Part of speech tagging

Since the Middle Low German component of the CHLG is a collaboration with the Referenzkorpus Mittelniederdeutsch / Niederrheinisch (1200-1650) (ReN), the part of speech tagging uses the HiNTs tagset (Barteld et al. 2018).

Compared to the standard and rather broad tagset intended in the original Penn annotation scheme, the HiNTs tagset involves a much more fine-grained set of distinctions. The full documentation of how the HiNTS tagset was employed for the ReN corpus can be found here (Annotationshandbuch Part 1, in German).

 

The HINTS tags employs recurring labels which encode certain values for the features of lexical identity, articleness and position/headedness, as follows:

Feature Value Label within the tag
lexical identity definite D
indefinite I
negative NEG
possessive POS
relative REL
wh W
articleness article-like ART
not article-like
position/headedness pre-head A
post-head N
head S
head of nominal predicate D

 

These labels are combined to produce individual POS-tags, for example:

  • DDARTA: a determiner which is definite, article-like and precedes its head noun, e.g. dat landthat land’
  • DIARTA: a determiner which is indefinite, article-like and precedes its head noun, e.g. eyn kind ‘a child’
  • ADJA: an adjective which precedes its head noun, e.g. grot wundergreat wonder’
  • ADJN: an adjective which follows its head noun, e.g. juncvrowe fin ‘maiden fine
  • ADJS: an adjective which is a head, e.g. Se was nicht de beste ‘She was not the best
  • ADJD: an adjective which is the head of a nominal predicate, e.g. De neppe weren grot unde runt ‘the bowls were big and round

 

Here, we provide an overview of how some of the key HiNTs tags correspond to the more standard Penn tagset:

Penn tag HiNTs tag Comment
ADJ ADJA attributive adjective pre-head
ADJN attributive adjective post-head
ADJS substantival adjective as head
ADJD adjective as head of nominal predicate
ADV AVD adverb
ADJV adverbial adjective
AVKO conjunctional adjective
CONJ KON coordinating conjunction
D DDARTA definite article pre-head
DDARTN definite article post-head
DIARTA indefinite article pre-head
DIARTN indefinite article post-head
DDA demonstrative article pre-head
DDN demonstrative article post-head
DPDS demonstrative pronoun
FW FM foreign material
INTJ ITJ interjection
N NA common noun
NPR NE proper noun
NEG PTKNEG negation particle
NUM CARDA attributive numeral pre-head
CARDN attributive numeral post-head
CARDS substantival numeral as head
CARDD numeral as head of nominal predicate
P APPR preposition
APPO postposition
PRO PPER personal pronoun
PRO-RFL PRF reflexive personal pronoun
PRO$ DPOSA possessive adjective pre-head
DPOSN possessive adjective post-head
DPPOSS substantival possessive as head
DPOSD possessive as head of nominal predicate
PTCL PTKA particle with adjective or adverb
PTKN particle with nominals
RP PTKVZ verbal particle
TO PTKZU infinitival particle

 

Verbs are treated along two different dimensions in the HiNTs tagset:

  • There is a three-way distinction between lexical verbs (VV), modal verbs (VM) and HAVE, BE, BECOME and DO as auxiliaries (VA)
  • There is a four-way distinction finite verbs (FIN), infinites (INF), imperatives (IMP), present particles (PS) and past/passive participles (PP)

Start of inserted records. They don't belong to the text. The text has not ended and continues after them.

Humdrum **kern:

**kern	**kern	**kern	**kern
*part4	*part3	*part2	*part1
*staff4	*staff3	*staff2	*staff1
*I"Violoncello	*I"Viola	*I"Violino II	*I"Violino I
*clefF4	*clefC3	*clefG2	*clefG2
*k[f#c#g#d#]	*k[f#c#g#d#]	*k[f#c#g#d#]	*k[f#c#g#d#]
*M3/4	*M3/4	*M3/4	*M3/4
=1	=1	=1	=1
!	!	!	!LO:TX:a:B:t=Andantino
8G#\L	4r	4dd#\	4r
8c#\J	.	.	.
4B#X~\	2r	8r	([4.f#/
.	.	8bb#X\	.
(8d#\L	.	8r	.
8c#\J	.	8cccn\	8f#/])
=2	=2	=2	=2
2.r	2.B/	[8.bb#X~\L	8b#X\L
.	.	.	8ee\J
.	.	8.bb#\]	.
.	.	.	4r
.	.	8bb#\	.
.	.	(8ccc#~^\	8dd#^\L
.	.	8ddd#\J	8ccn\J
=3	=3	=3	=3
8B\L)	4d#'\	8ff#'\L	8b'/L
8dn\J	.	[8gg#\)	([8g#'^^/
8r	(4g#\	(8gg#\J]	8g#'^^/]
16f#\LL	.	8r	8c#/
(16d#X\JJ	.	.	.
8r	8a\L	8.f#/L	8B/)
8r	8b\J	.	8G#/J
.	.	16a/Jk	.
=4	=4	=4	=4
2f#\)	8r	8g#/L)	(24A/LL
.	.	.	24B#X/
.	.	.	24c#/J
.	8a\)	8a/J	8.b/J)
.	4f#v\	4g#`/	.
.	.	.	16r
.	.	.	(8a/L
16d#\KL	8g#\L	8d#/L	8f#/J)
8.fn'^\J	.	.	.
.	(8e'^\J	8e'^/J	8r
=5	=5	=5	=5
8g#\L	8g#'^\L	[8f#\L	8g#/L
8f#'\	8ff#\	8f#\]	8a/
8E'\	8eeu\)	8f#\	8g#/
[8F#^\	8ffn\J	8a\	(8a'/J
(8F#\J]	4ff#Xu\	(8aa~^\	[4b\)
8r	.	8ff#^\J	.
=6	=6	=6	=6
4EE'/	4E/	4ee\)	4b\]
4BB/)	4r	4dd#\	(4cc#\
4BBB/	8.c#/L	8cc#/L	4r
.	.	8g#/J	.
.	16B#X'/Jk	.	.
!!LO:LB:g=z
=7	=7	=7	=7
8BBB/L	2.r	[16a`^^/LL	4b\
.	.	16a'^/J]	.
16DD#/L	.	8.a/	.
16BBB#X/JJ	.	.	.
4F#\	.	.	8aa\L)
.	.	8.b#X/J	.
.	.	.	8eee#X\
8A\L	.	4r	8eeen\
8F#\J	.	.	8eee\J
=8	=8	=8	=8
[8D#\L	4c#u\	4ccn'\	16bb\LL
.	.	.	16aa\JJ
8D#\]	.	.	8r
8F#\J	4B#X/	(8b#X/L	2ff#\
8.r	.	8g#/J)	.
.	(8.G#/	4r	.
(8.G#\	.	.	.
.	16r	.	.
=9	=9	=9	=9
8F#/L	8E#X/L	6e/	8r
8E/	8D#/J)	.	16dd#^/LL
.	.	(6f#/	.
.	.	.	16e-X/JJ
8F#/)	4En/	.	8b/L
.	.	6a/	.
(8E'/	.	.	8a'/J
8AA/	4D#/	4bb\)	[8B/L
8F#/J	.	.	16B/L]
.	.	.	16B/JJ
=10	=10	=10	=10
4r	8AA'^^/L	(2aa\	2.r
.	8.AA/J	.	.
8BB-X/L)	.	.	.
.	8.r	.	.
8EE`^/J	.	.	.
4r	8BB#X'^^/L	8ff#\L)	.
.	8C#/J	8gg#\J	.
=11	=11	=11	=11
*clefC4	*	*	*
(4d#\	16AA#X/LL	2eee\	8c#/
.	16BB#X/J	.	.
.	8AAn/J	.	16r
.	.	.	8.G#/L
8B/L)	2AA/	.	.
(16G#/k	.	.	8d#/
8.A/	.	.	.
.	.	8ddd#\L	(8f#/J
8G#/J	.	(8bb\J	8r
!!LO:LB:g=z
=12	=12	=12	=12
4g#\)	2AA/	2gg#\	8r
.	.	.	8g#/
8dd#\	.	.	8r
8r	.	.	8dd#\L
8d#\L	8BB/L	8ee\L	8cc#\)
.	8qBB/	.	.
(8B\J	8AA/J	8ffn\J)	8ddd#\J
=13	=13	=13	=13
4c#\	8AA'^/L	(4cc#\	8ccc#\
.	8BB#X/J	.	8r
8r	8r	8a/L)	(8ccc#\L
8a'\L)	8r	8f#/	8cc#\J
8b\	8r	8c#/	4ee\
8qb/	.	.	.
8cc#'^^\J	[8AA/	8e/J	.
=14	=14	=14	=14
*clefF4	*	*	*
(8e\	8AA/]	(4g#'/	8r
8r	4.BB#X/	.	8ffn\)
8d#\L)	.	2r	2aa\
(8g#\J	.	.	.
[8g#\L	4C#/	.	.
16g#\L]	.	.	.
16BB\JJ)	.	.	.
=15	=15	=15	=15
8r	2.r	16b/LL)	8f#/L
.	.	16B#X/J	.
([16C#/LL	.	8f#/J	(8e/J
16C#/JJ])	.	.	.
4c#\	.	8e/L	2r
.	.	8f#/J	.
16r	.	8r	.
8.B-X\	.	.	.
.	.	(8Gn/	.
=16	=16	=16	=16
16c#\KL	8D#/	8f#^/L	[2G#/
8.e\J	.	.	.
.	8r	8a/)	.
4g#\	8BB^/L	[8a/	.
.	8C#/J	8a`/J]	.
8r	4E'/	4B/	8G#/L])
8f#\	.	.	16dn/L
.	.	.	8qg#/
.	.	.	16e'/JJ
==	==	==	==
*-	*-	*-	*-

These are combined as follows:

Broad category Tag Comment
lexical verbs VVFIN finite
VVINF infinitive
VVIMP imperative
VVPS present participle
VVPP past/passive participle
modal verbs VMFIN finite
VMINF infinitive
VMIMP imperative
VMPS present participle
VMPS past/passive participle
auxiliaries (HAVE/BE/BECOME/DO) VAFIN finite
VAINF infinitive
VAIMP imperative
VAPS present participle
VAPP past/passive participle